Records shown =>
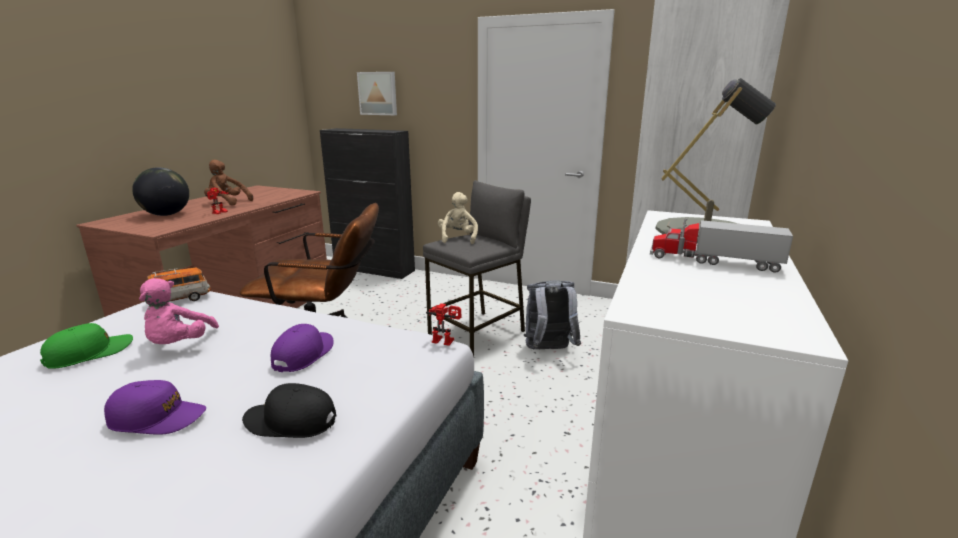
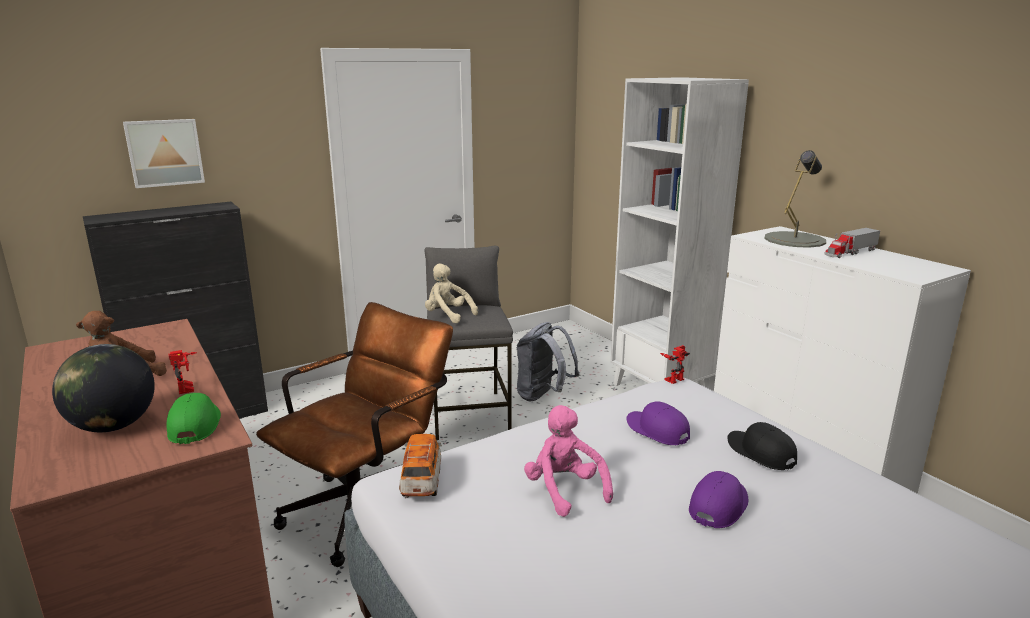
camera: 55 degrees left, 0 degrees up
green cap [40,323,133,369] -> green cap moved to [166,393,221,444]
pink plush toy [139,278,219,344] -> pink plush toy turned 150 degrees counterclockwise [524,405,613,517]
black cap [242,383,337,438] -> black cap turned 105 degrees clockwise [727,422,797,470]

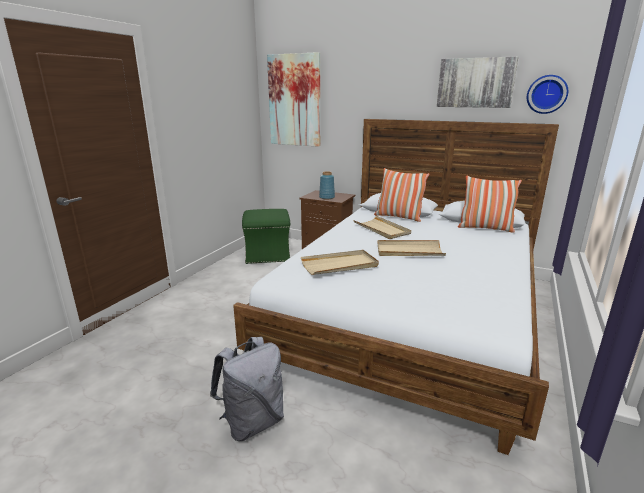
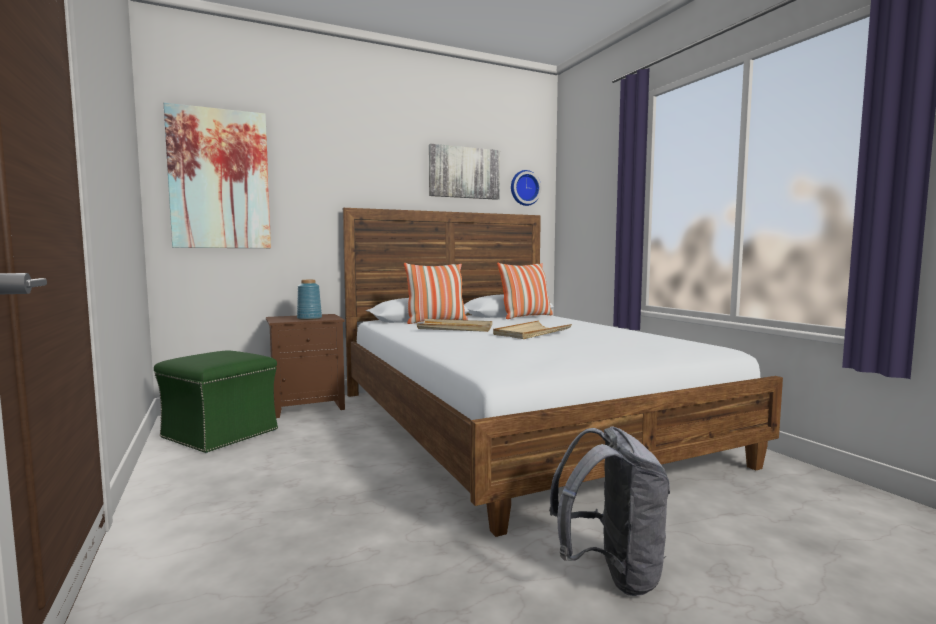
camera: 50 degrees left, 15 degrees down
beige tray [301,250,379,275] -> none

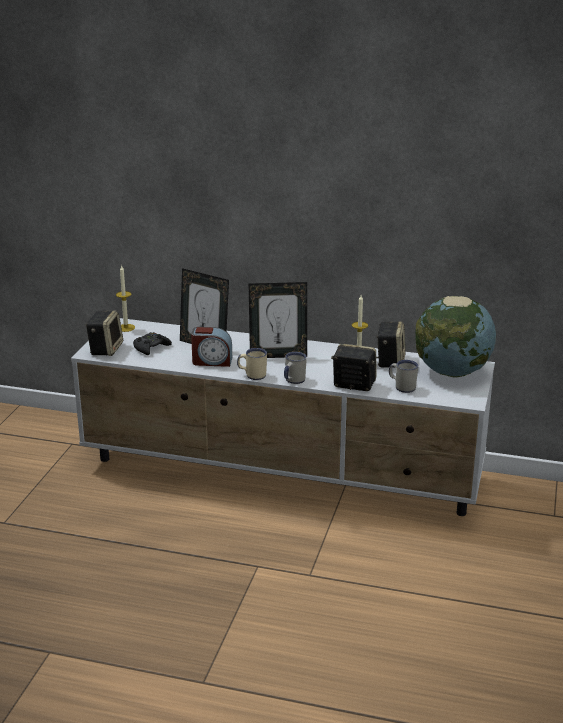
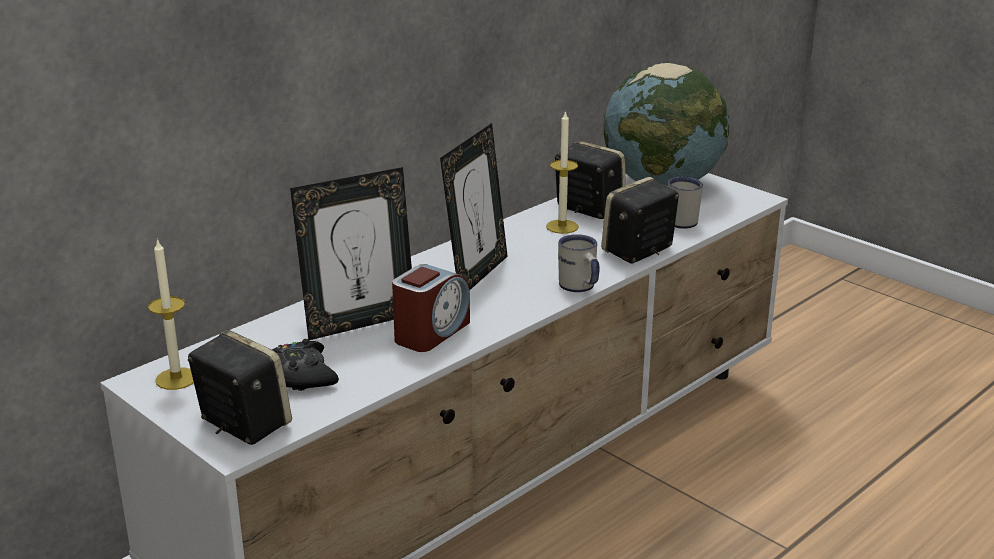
camera: 60 degrees left, 0 degrees up
beige mug [237,348,267,380] -> none

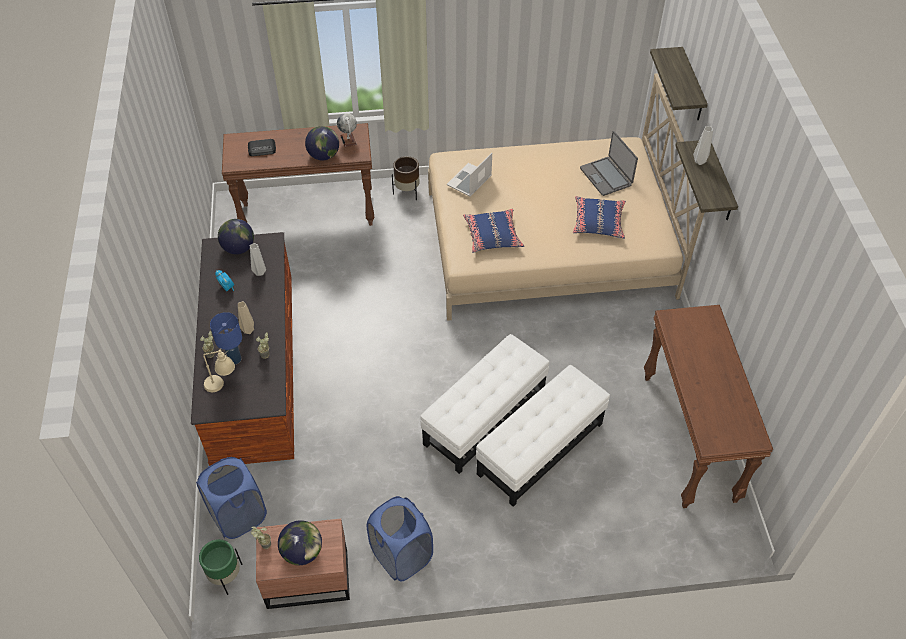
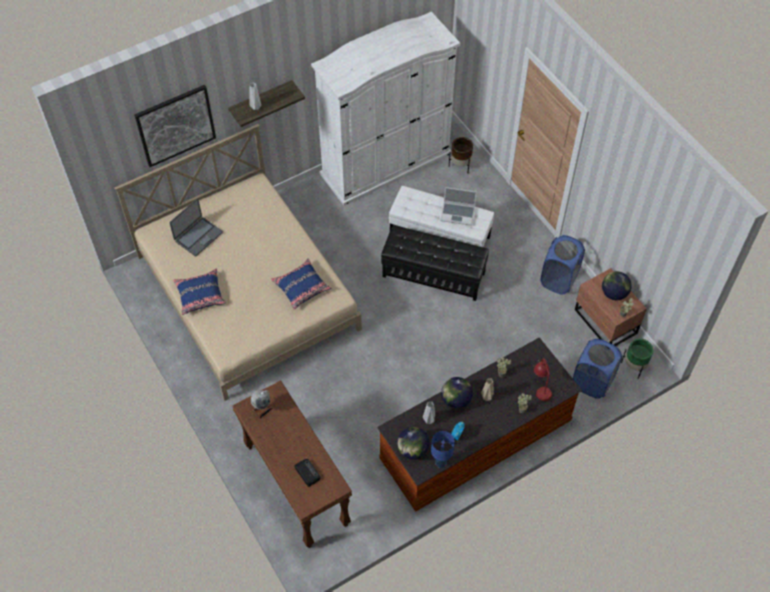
camera: 115 degrees left, 5 degrees up
beige table lamp [203,348,235,392] -> red table lamp [534,359,552,401]
blue table lamp [210,312,242,364] -> blue table lamp moved to [431,431,455,468]
globe [305,126,339,160] -> globe moved to [441,377,473,409]
brown planter [392,156,420,200] -> brown planter moved to [449,137,473,172]
white ottoman [420,334,549,474] -> black ottoman [381,225,489,301]
laptop [447,153,492,197] -> laptop moved to [440,187,477,226]
blue pillow [573,196,626,239] -> blue pillow moved to [173,268,226,315]
brown console table [644,305,773,508] -> white wardrobe [311,12,460,206]
shelf [650,47,708,120] -> picture [134,85,216,167]

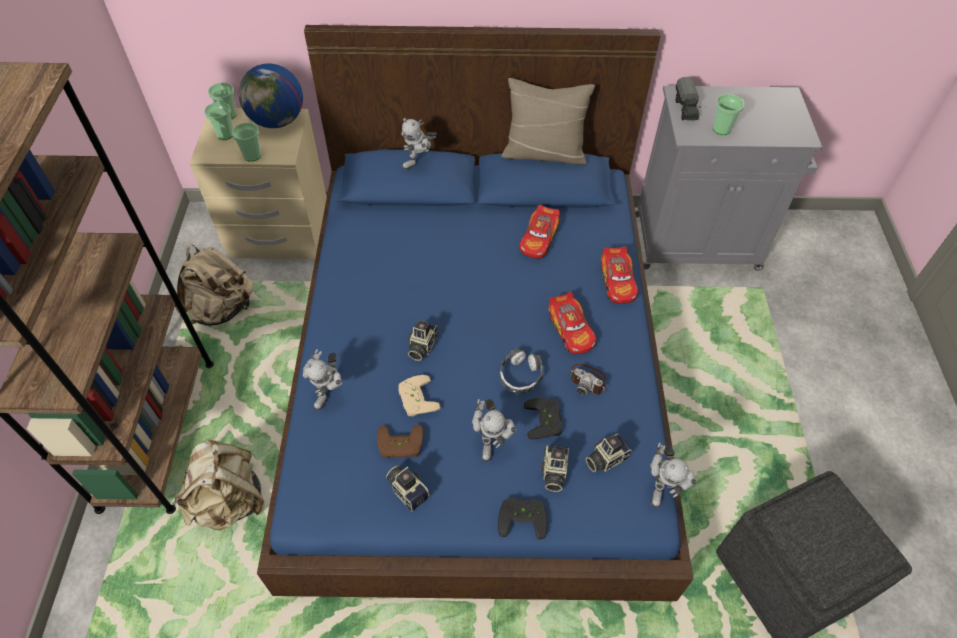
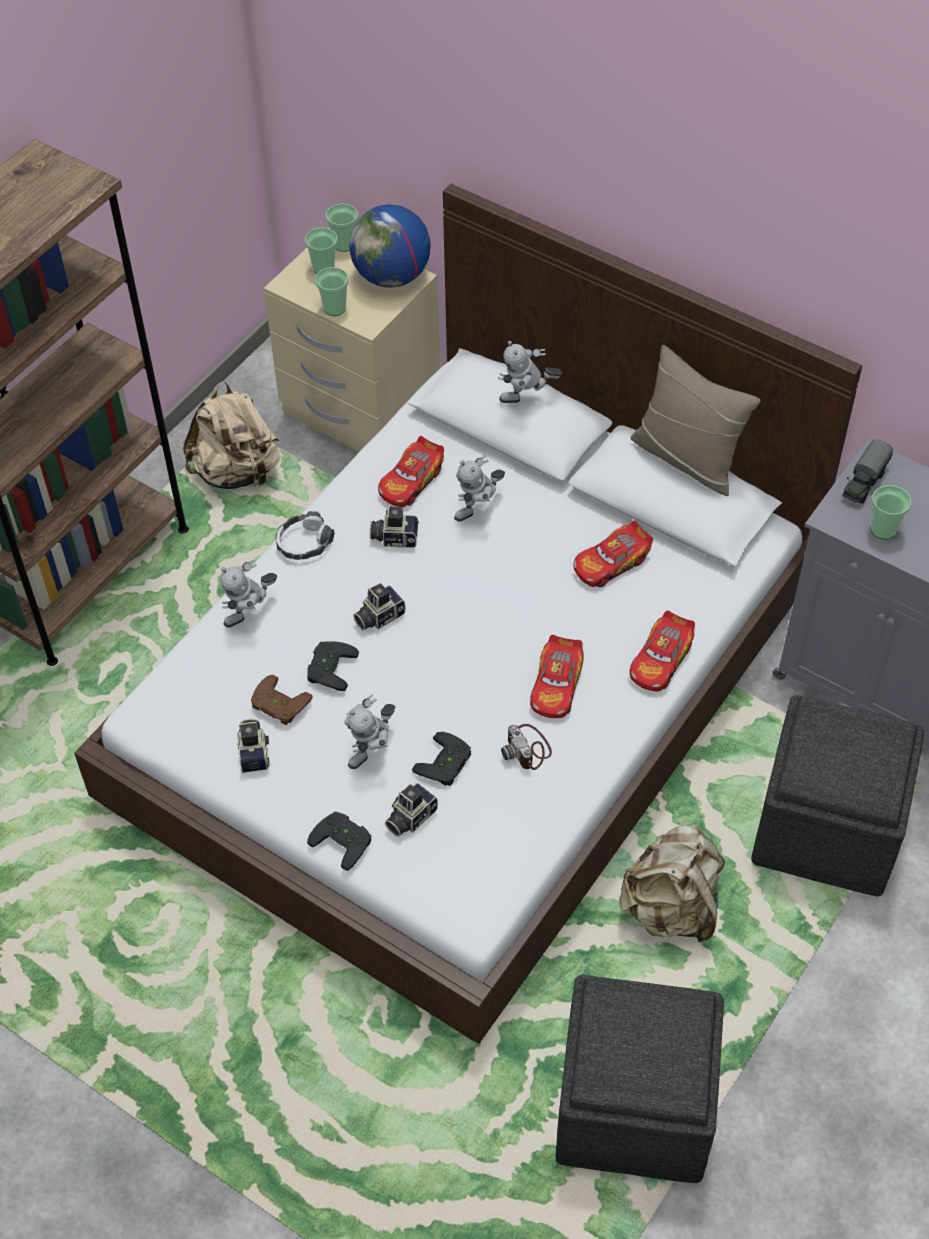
camera: 35 degrees right, 0 degrees up
beige backpack [174,439,264,530] -> beige backpack moved to [619,824,725,942]
blue bed [257,25,693,601] -> white bed [74,184,862,1044]
beige game controller [399,375,440,417] -> black game controller [307,641,359,691]
headphones [499,348,543,394] -> headphones moved to [276,511,335,560]
camera [586,433,632,472] -> camera moved to [370,505,419,548]
toy robot [650,443,697,508] -> toy robot moved to [454,456,505,521]
none -> toy car [378,436,444,507]
none -> grey ottoman [751,695,924,896]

Task directions => Which lines above hold the word "left"? Copy each of them.

Result for this exercise =>
camera: 55 degrees left, 0 degrees up
camera: 50 degrees left, 15 degrees down
camera: 60 degrees left, 0 degrees up
camera: 115 degrees left, 5 degrees up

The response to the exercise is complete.